One of Withington's right hand men, Captain Chris Jones, ran off a copy of the Westminster Standards (with proof texts) from the OPC website for a young Navy CB who wanted to know more about the Reformed Faith. Withington often joined them as they discussed chapters on Sunday afternoons.
Chaplains work long hours, often in dangerous situations, even if not in a combat zone. As a retired Navy chaplain, Needham remembers coming back from a six-month deployment on a destroyer and being transferred mid-air by a helicopter. He was hanging on to a "horse collar" personnel sling with his arms dangling one hundred feet above the fantail of a ship when the cable got stuck in the helicopter tires.
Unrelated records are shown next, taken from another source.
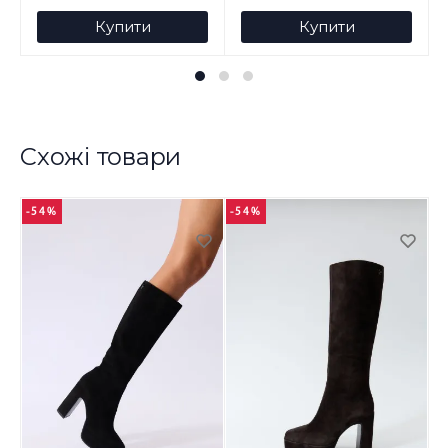
Купити
Купити
Схожі товари
-54%
-54%
-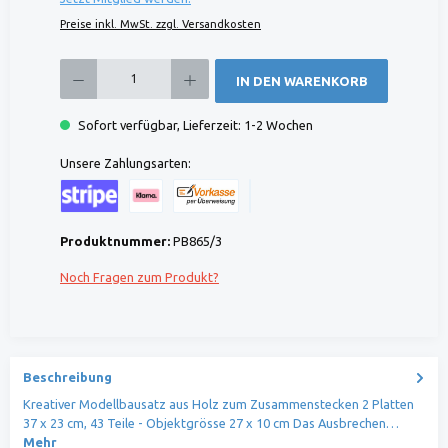
Preise inkl. MwSt. zzgl. Versandkosten
Produkt Anzahl: Gib den gewünschten Wert ein oder benutze die Schaltflächen um die 
IN DEN WARENKORB
Sofort verfügbar, Lieferzeit: 1-2 Wochen
Unsere Zahlungsarten:
Kreditkarte (via Stripe)
Klarna (via Stripe)
Rechnung (Vorauszahlung)
Benutzerdefiniertes Bild 1
Produktnummer:
PB865/3
Noch Fragen zum Produkt?
Beschreibung
Kreativer Modellbausatz aus Holz zum Zusammenstecken 2 Platten
37 x 23 cm, 43 Teile - Objektgrösse 27 x 10 cm Das Ausbrechen…
Mehr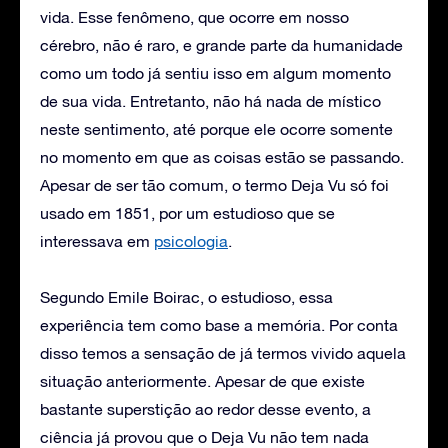
vida. Esse fenômeno, que ocorre em nosso
cérebro, não é raro, e grande parte da humanidade
como um todo já sentiu isso em algum momento
de sua vida. Entretanto, não há nada de místico
neste sentimento, até porque ele ocorre somente
no momento em que as coisas estão se passando.
Apesar de ser tão comum, o termo Deja Vu só foi
usado em 1851, por um estudioso que se
interessava em
psicologia
.
Segundo Emile Boirac, o estudioso, essa
experiência tem como base a memória. Por conta
disso temos a sensação de já termos vivido aquela
situação anteriormente. Apesar de que existe
bastante superstição ao redor desse evento, a
ciência já provou que o Deja Vu não tem nada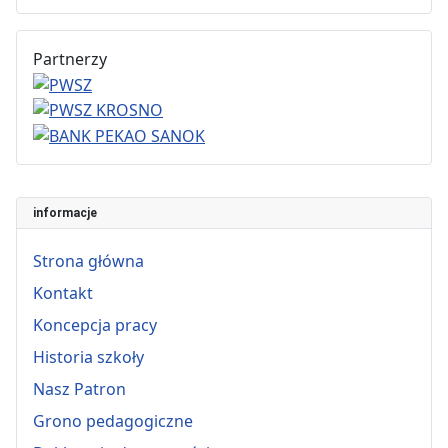
Partnerzy
informacje
Strona główna
Kontakt
Koncepcja pracy
Historia szkoły
Nasz Patron
Grono pedagogiczne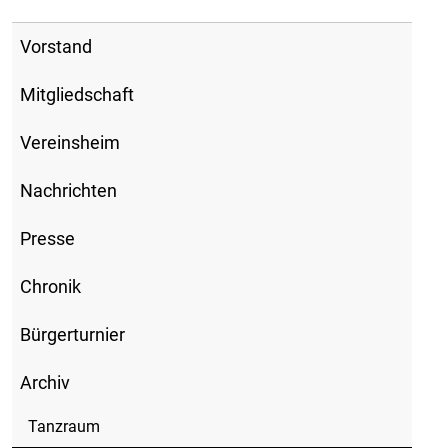
Vorstand
Mitgliedschaft
Vereinsheim
Nachrichten
Presse
Chronik
Bürgerturnier
Archiv
Tanzraum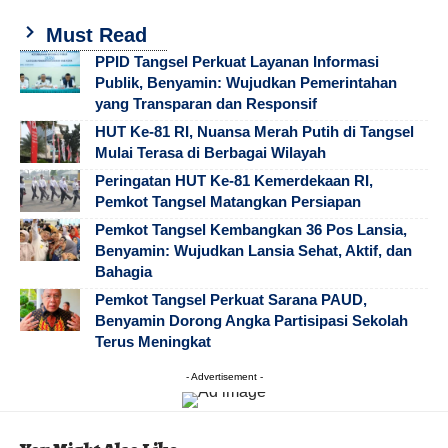
Must Read
PPID Tangsel Perkuat Layanan Informasi
Publik, Benyamin: Wujudkan Pemerintahan
yang Transparan dan Responsif
HUT Ke-81 RI, Nuansa Merah Putih di Tangsel
Mulai Terasa di Berbagai Wilayah
Peringatan HUT Ke-81 Kemerdekaan RI,
Pemkot Tangsel Matangkan Persiapan
Pemkot Tangsel Kembangkan 36 Pos Lansia,
Benyamin: Wujudkan Lansia Sehat, Aktif, dan
Bahagia
Pemkot Tangsel Perkuat Sarana PAUD,
Benyamin Dorong Angka Partisipasi Sekolah
Terus Meningkat
- Advertisement -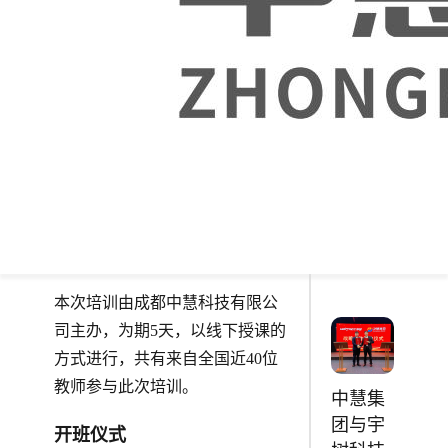
型”教师队伍建设改革实施方
编写
案》、《国家职业教育改革实施
《Vue
应用程
方案》等文件精神，积极推进职
序开
业院校“三教”改革，培养德才兼
发》入
备的“双师型”教师，重点提升高
选第二
等职业院校教师教学实施能力，
批“十四
助力高校提质培优行动。6月12
五”职业
日，2024年全国高职院校移动应
教育国
用开发师资培训于西藏自治区林
家规划
芝市顺利开班！
教材
本次培训由成都中慧科技有限公
司主办，为期5天，以线下授课的
方式进行，共有来自全国近40位
教师参与此次培训。
中慧集
团与宇
开班仪式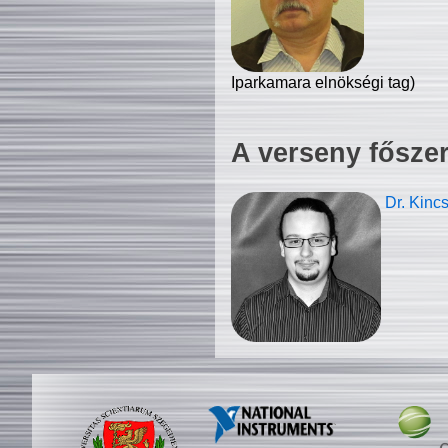
Iparkamara elnökségi tag)
A verseny fősze
Dr. Kinc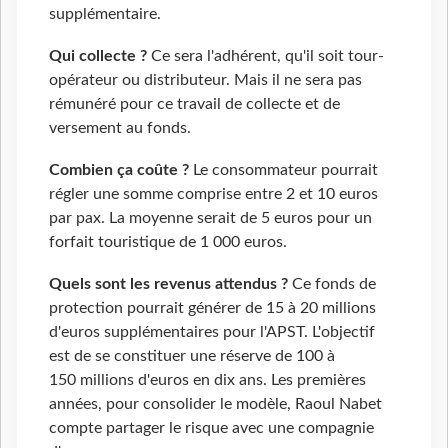
supplémentaire.
Qui collecte ?
Ce sera l'adhérent, qu'il soit tour-
opérateur ou distributeur. Mais il ne sera pas
rémunéré pour ce travail de collecte et de
versement au fonds.
Combien ça coûte ?
Le consommateur pourrait
régler une somme comprise entre 2 et 10 euros
par pax. La moyenne serait de 5 euros pour un
forfait touristique de 1 000 euros.
Quels sont les revenus attendus ?
Ce fonds de
protection pourrait générer de 15 à 20 millions
d'euros supplémentaires pour l'APST. L'objectif
est de se constituer une réserve de 100 à
150 millions d'euros en dix ans. Les premières
années, pour consolider le modèle, Raoul Nabet
compte partager le risque avec une compagnie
He hung there 45 minutes before he was successfully transferred.
"A chaplain can face dangers in riding in military equipment, or from theologically liberal senior chaplains who resent effective, godly men who sincerely believe the Bible is God's Holy Word," said Needham. "A chaplain can face the danger of jealousy from fellow chaplains, from combat hazards, or the danger of problems in his own family due to his long absences away from home."
One OP chaplain, previously assaulted with a knife in a combat zone, was given the name "Battlechaps" because he persisted in caring for Marines by crawling from fighting hole to fighting hole in the midst of combat to bring the words of Christ, said Coie.
Sometimes troops in the garrison also are not free from harm, such as the recent terrorist attack at Fort Hood, said Coie. "They all need constant prayer that God will keep them in the hollow of his hand and steel them for the fight."
To accomplish this goal, chaplains rely on prayer, diligent study of Scripture, and investing time and effort into those they serve. "Being effective means hard work," said Needham. "A chaplain who stays in his office and expects the troops to come to him is rarely effective, as opposed to the chaplain who regularly makes the rounds of his people, even on the battle line, or on the midnight to 0400 watch, or the lonely outpost. And praying often for those he serves is vital to a God-blessed ministry, both in his prayer closet, and with them in person, such as praying with soldiers just before they set out on patrol."
That's where the prayers of the people in the pews are vital. In the New Horizons Prayer Calendar, a handful of chaplains are listed for prayer each month. Coie publishes an online monthly, A Plea for Prayer, with regular updates on the chaplains and a listing of all non-chaplain OPC enlisted men and women and officers. (Contact Coie at RMCoie@aol.com).
Needham suggests praying earnestly for the chaplain's needs and ministry with petitions, such as that:
Remembering the family at home is vital because the mother has to manage the children by herself at the same time she is concerned about her husband and sometimes feels abandoned by him, said Needham. "We should pray that congregations will exercise particular care in ministering to the families of deployed service members, such as godly men in the congregation taking time to do some activity with the male children who are missing the friendship and example of their father," said Needham.
"We will be discovering the Lord's answers for years to come," said Withington. "But I'm already giving thanks for whoever prayed that I would have the close companionship of brothers in Christ who would help me in my ministry. I also give thanks for those who prayed for my wife, Sharon, and for Pilgrim Church in my absence."
Church members also can help the chaplains and those serving overseas by writing letters of encouragement and sending small care packages with personal hygiene items and small treats, such as pictures and non-perishable candy, said Needham.
"It is a precious lot who serve to preserve our freedom and our ability to freely proclaim the Gospel of Christ," said Coie.